▸ ЗАДАНИЯ:
**A.** Какую пьесу Валентина Караваева поставила в крохотном лондонском театре для русских эмигрантов, согласно тексту о ее судьбе?
**B.** Перепишите слово в слово отрывок из текста о судьбе Валентины Караваевой, начиная со слов «На дворе стояли» и заканчивая словами «скиталась по коммуналкам.» включительно.

▸ ФРАГМЕНТ ТЕКСТА:

::::

— Вдруг явилась ко мне, без звонка, не договорившись. И бухнулась в ноги. Целует полы халата, мои шлепанцы… Я в панике, выдергиваю, как курица, ноги, хочу поднять ее, а она рыдает, не встает ни в какую: “Спасите меня! Спасите, иначе мне нет жизни!»-вспоминала визит Караваевой Фаина Раневская.
В Лондоне на деньги мужа Валентина Караваева даже смогла осуществить маленькую мечту. Открыла крохотный театр для русских эмигрантов, где поставила свою любимую «Чайку». Но эта победа казалась ей пирровой. Что значили аплодисменты нескольких десятков изгнанников по сравнению с признанием миллионов на родине, где каждый ее выход на сцену становился бы событием!
Крушение профессиональных надежд потянуло за собой и трещину в браке. Идиллия в лондонском особняке померкла, обнажив пропасть непонимания. Через пять лет Валентина, не внемля мольбам и щедрым обещаниям Чапмена, подала на развод. Для нее существовал лишь один путь — назад в Москву.
На дворе стояли 50-е годы. В СССР шли послевоенные репрессии. Но Караваевой повезло избежать арестов и гонений. Ценой унизительного письма, где она каялась в бегстве из «светлого будущего», актрисе купили право на тихую жизнь без будущего в… Вышнем Волочке. Суровые порядки того времени не прощали связей с иностранцами.
Но в провинциальном театре она буквально задыхалась. Ей нужны были столичные подмостки, современные пьесы, интересные роли… Не дождавшись официального разрешения, Валентина самовольно уехала в Москву и долгое время скиталась по коммуналкам.
Она снова штурмовала киностудии, но режиссеры отводили глаза: старый шрам был теперь лишь мелкой деталью на фоне клейма «эмигрантки», работать с которой никто не решался.
Тогда, если верить воспоминаниям Фаины Раневской, Караваева обратилась к ней с отчаянной просьбой. И та согласилась помочь и даже написала рекомендательное письмо для главрежа Театра Красной Армии Алексея Попова, отметив, что «видит в Караваевой действительно интересную актрису». Однако личная встреча изменила ее мнение.
— Вдруг явилась ко мне, без звонка, не договорившись, — вспоминала Раневская, — и бухнулась в ноги. Целует полы халата, мои шлепанцы… Я в панике, выдергиваю, как курица, ноги, хочу поднять ее, а она рыдает, не встает ни в какую: “Спасите меня! Спасите, иначе мне нет жизни!»
После этой сцены отчаяние Валентины достигло пика. Она приняла смертельную дозу снотворного, но чудом осталась жива.
Ни дома, ни мужа, ни работы, наступила полуголодная одинокая жизнь. Говорили, что через два года после возвращения в СССР с Валентиной связался адвокат семьи Чапмен. Выяснилось, что ее супруг трагически погиб в автокатастрофе. Но его родители отказали «беглой невестке» в праве на наследство. К удивлению юриста, актриса с необъяснимым спокойствием подписала отказные документы.
— Если вам удастся отстоять эти деньги, передайте их детским домам и больницам, — распорядилась она, добровольно отказавшись от огромного состояния.

::::

▸ ВЫДЕРЖКИ ИЗ ЗАПИСЕЙ:
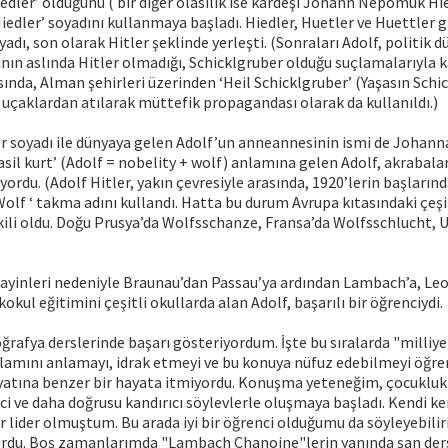
dler’ olduğunu ( bir diğer olasılık ise kardeşi Johann Nepomuk Hie
iedler’ soyadını kullanmaya başladı. Hiedler, Huetler ve Huettler gi
yadı, son olarak Hitler şeklinde yerleşti. (Sonraları Adolf, politik 
nın aslında Hitler olmadığı, Schicklgruber olduğu suçlamalarıyla kar
sında, Alman şehirleri üzerinden ‘Heil Schicklgruber’ (Yaşasın Schic
 uçaklardan atılarak müttefik propagandası olarak da kullanıldı.)
er soyadı ile dünyaya gelen Adolf’un anneannesinin ismi de Johanna
asil kurt’ (Adolf = nobelity + wolf) anlamına gelen Adolf, akrabalar
niyordu. (Adolf Hitler, yakın çevresiyle arasında, 1920’lerin başları
olf ‘ takma adını kullandı. Hatta bu durum Avrupa kıtasındaki çeşi
kili oldu. Doğu Prusya’da Wolfsschanze, Fransa’da Wolfsschlucht, 
ayinleri nedeniyle Braunau’dan Passau’ya ardından Lambach’a, Leo
kokul eğitimini çeşitli okullarda alan Adolf, başarılı bir öğrenciydi.
oğrafya derslerinde başarı gösteriyordum. İşte bu sıralarda "milliy
nlamını anlamayı, idrak etmeyi ve bu konuya nüfuz edebilmeyi öğre
atına benzer bir hayata itmiyordu. Konuşma yeteneğim, çocukluk
ici ve daha doğrusu kandırıcı söylevlerle oluşmaya başladı. Kendi k
r lider olmuştum. Bu arada iyi bir öğrenci olduğumu da söyleyebili
ordu. Boş zamanlarımda "Lambach Chanoine"lerin yanında şan ders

::::

▸ ОТВЕТЫ К УПРАЖНЕНИЮ:
**A.** Она поставила свою любимую «Чайку».

**B.**
На дворе стояли 50-е годы. В СССР шли послевоенные репрессии. Но Караваевой повезло избежать арестов и гонений. Ценой унизительного письма, где она каялась в бегстве из «светлого будущего», актрисе купили право на тихую жизнь без будущего в… Вышнем Волочке. Суровые порядки того времени не прощали связей с иностранцами.
Но в провинциальном театре она буквально задыхалась. Ей нужны были столичные подмостки, современные пьесы, интересные роли… Не дождавшись официального разрешения, Валентина самовольно уехала в Москву и долгое время скиталась по коммуналкам.